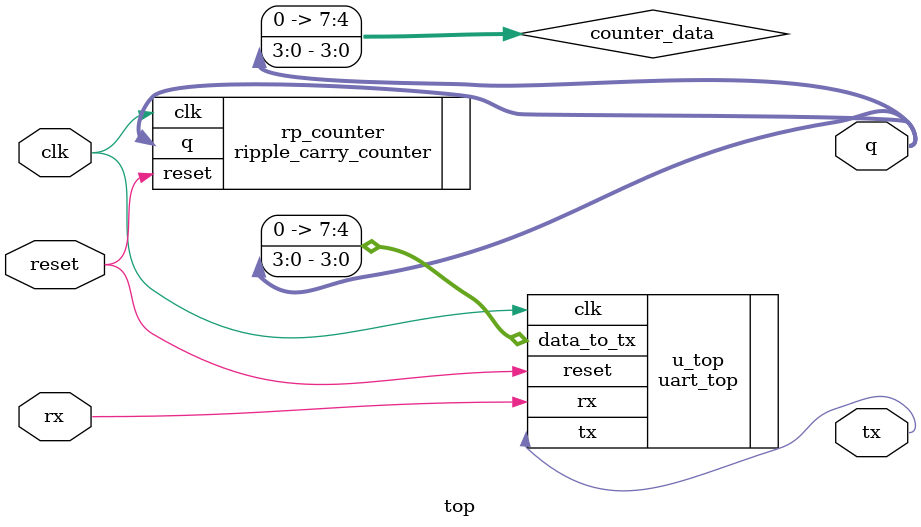
<source format=v>
module top(
	input clk, reset, rx,
	output [3:0] q, 
	output tx
);

wire [7:0] counter_data;
assign counter_data = {4'b0000, q};
uart_top u_top (
	.clk(clk),
	.reset(reset),
	.rx(rx),
	.data_to_tx(counter_data),
	.tx(tx)
);

ripple_carry_counter rp_counter (
	.q(q),
	.clk(clk),
	.reset(reset)
);
endmodule
</source>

+---+

ABOUT THIS EXERCISE ▸ Excluding all pictures, reproduce the records exactly as they appear above.

RESULT OF THIS TASK ▸
<source format=v>
module top(
	input clk, reset, rx,
	output [3:0] q, 
	output tx
);

wire [7:0] counter_data;
assign counter_data = {4'b0000, q};
uart_top u_top (
	.clk(clk),
	.reset(reset),
	.rx(rx),
	.data_to_tx(counter_data),
	.tx(tx)
);

ripple_carry_counter rp_counter (
	.q(q),
	.clk(clk),
	.reset(reset)
);
endmodule
</source>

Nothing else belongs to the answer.